Bang Bang

BangBang is one of the OldTimer UnixHack?'s names for a character sequence typed as !!

To many UnixShells, !! means 'do the last thing/line again'. Shells supporting !! include bash, csh, tcsh .


As a method of UnitTesting, it can be used like this: Let # denote comments for the wiki and $ denote a shell prompt

$ flub this | gnot that
# hmmm, gnot didn't do what I wanted here, I need an option
$ flub this | gnot -t that 
# ok, but it said the option was unrecognized.
$ co -l gnot;vi gnot;!! 
# lock the file, edit the file, and run the previous test again. # but the above command breaks !! and if your shell doesn't support command line editing, that's a bad thing # a better way to have said the above, would have been the two lines:
$ co -l $HOME/bin/gnot
$ vi !$;!-2
# the UnixHack?s know that !$ is the last word on the last line and that !-2 is the line I typed two commands ago. # now you can keep doing !! to do both the FixIt and the UnitTest until you get the desired result
$ !co  
# asks if you're sure, ^C saying No. We only did this to get !$ back
$ ci -u !$
# When the code does what you want, checkin the final product, and get on with it: use the result your original query tried to obtain. This iterator often takes less than ten minutes, and will save you that amount of time on the third or fifth time you use the new tool or feature.

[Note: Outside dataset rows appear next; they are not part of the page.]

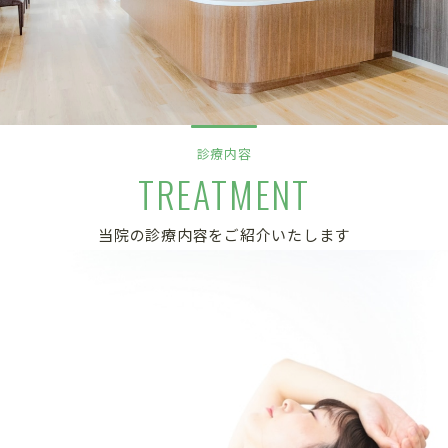
診療内容
TREATMENT
当院の診療内容をご紹介いたします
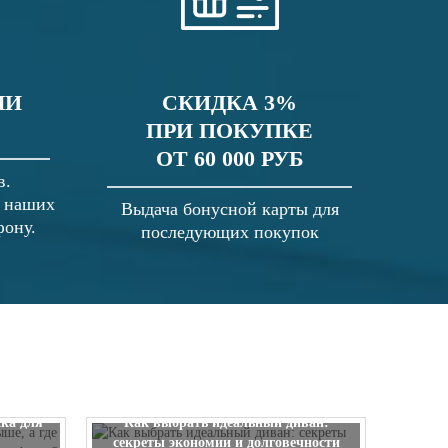
ЛИ
СКИДКА 3%
ПРИ ПОКУПКЕ
ОТ 60 000 РУБ
в.
в наших
Выдача бонусной карты для
фону.
последующих покупок
 выше, а
ска для
Как выбрать идеальный диван:
секреты экономии и долговечности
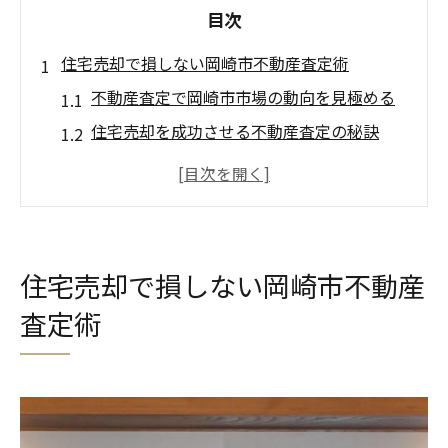
目次
住宅売却で損しない岡崎市不動産査定術
不動産査定で岡崎市市場の動向を見極める
住宅売却を成功させる不動産査定の秘訣
岡崎市の不動産査定で損を防ぐ要点を解説
査定前に知るべき岡崎市の売却相場とは
不動産査定を比較して安心売却を実現する
方法
住宅売却で損しない岡崎市不動産
岡崎市で信頼できる不動産査定の選び方ガ
査定術
イド
不動産査定の基本を岡崎市で押さえるコツ
岡崎市不動産査定の基礎知識と流れを整理
住宅売却前に知るべき査定の仕組み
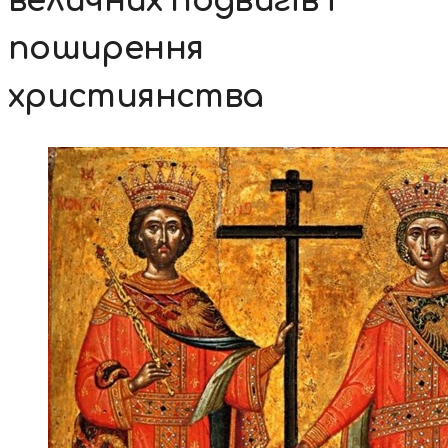
величних подвигів і
поширення
християнства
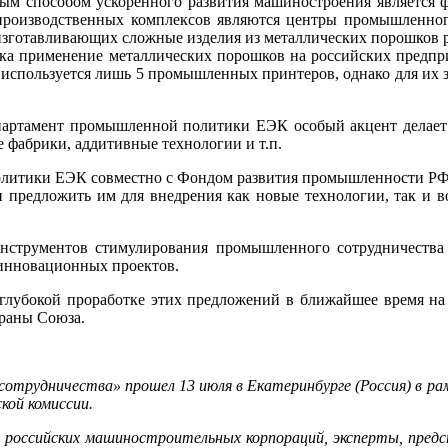
ным способом ускоренного развития машиностроения является 
 производственных комплексов являются центры промышленно
 изготавливающих сложные изделия из металлических порошков р
ока применение металлических порошков на российских предпри
я используется лишь 5 промышленных принтеров, однако для их з
артамент промышленной политики ЕЭК особый акцент делает 
 фабрики, аддитивные технологии и т.п.
итики ЕЭК совместно с Фондом развития промышленности РФ и
о и предложить им для внедрения как новые технологии, так и
рументов стимулирования промышленного сотрудничества 
инновационных проектов.
глубокой проработке этих предложений в ближайшее время н
траны Союза.
трудничества» прошел 13 июля в Екатеринбурге (Россия) в 
кой комиссии.
 российских машиностроительных корпораций, эксперты, предс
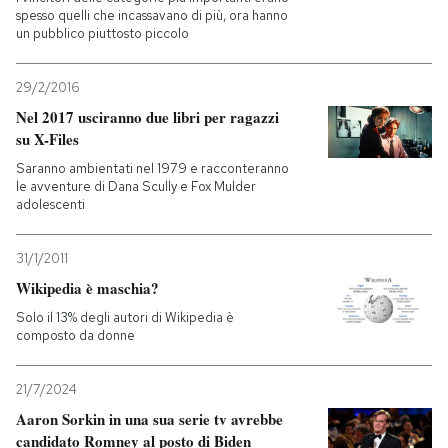
spesso quelli che incassavano di più, ora hanno
un pubblico piuttosto piccolo
29/2/2016
Nel 2017 usciranno due libri per ragazzi
su X-Files
Saranno ambientati nel 1979 e racconteranno
le avventure di Dana Scully e Fox Mulder
adolescenti
31/1/2011
Wikipedia è maschia?
Solo il 13% degli autori di Wikipedia è
composto da donne
21/7/2024
Aaron Sorkin in una sua serie tv avrebbe
candidato Romney al posto di Biden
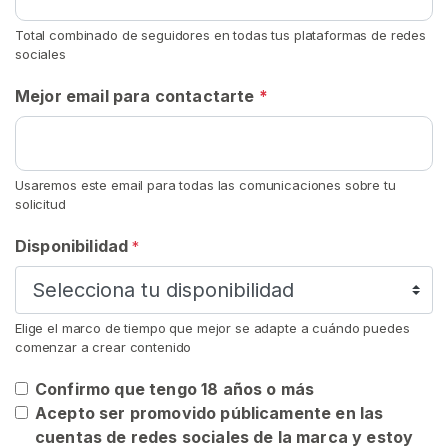
i
c
Total combinado de seguidores en todas tus plataformas de redes
sociales
h
e
Mejor email para contactarte
*
P
o
r
L
Usaremos este email para todas las comunicaciones sobre tu
a
solicitud
S
Disponibilidad
*
a
l
i
v
Elige el marco de tiempo que mejor se adapte a cuándo puedes
a
comenzar a crear contenido
Confirmo que tengo 18 años o más
F
Acepto ser promovido públicamente en las
e
cuentas de redes sociales de la marca y estoy
t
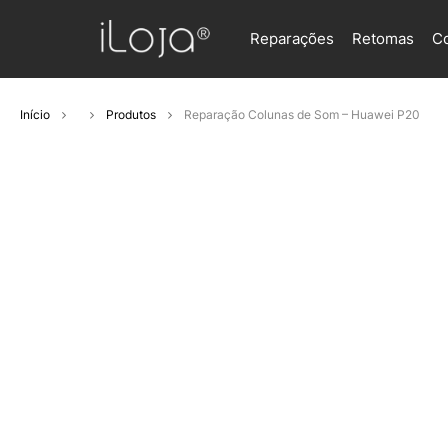
Reparações
Retomas
C
Início
Produtos
Reparação Colunas de Som – Huawei P20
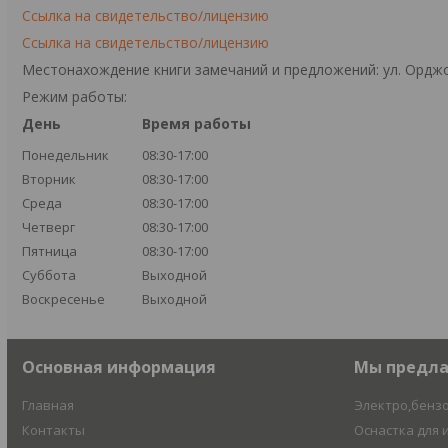
Ссылка на свидетельство/лицензию
Ссылка на свидетельство/лицензию
Местонахождение книги замечаний и предложений: ул. Орджо
Режим работы:
День
Время работы
Понедельник
08:30-17:00
Вторник
08:30-17:00
Среда
08:30-17:00
Четверг
08:30-17:00
Пятница
08:30-17:00
Суббота
Выходной
Воскресенье
Выходной
Основная информация
Мы предл
Главная
Электро,бенз
Контакты
Оснастка для 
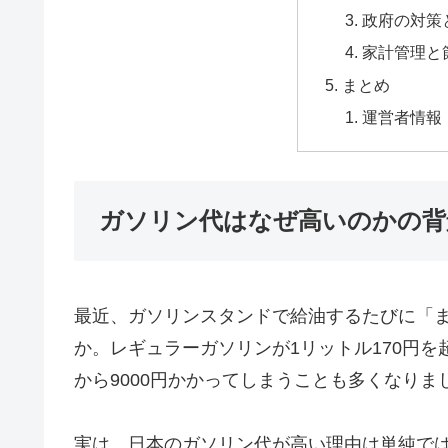
政府の対策
家計管理と
まとめ
運営者情報
ガソリン代はなぜ高いのかの背
最近、ガソリンスタンドで給油するたびに「
か。レギュラーガソリンが1リットル170円を
から9000円かかってしまうことも多くなりま
実は、日本のガソリン代が高い理由は単純で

As a tool for refactoring (see WhatIsRefactoring) BangBang can be used as below:

$ grep SomeClass *
Foo.h: class SomeClass {
Bar.cc: SomeClass sc;
...
$ vim +"!!"

...to decode:

  1. vim takes an ex command on the command line after a + (so vim +q would start the editor then run :q, which would quit.)
  2. It happens that vim has an extended ex command :grep, which parses the output of the grep and edits each of the files that matched, on each line that matched.
  3. The above line expands to vim +"grep SomeClass *"

This is one of many tricks that helps you to kind of surf between the various tools. Long Live Unix, eh?

Of course, there's no need to use special capabilities of vim to do this. In the traditional unix manner, you can use more general facilities of /bin/sh to make this work with any program:

nvi `grep -l FooBar *.java`

or, to get all of the files in a tree:

nvi `find . -name \*.java | xargs grep -l FooBar`

Vim actually jumps to each matching line of each matching file (you jump through the matches with ":n" and friends (see ":help :n")). The above nvi version isn't entirely terrible, it's just not entirely fast. Another problem is that you don't get a preview of the text. Furthermore your above version (without the use of BangBangs) doesn't give you a preview of even the files themselves (though that's easily correctable).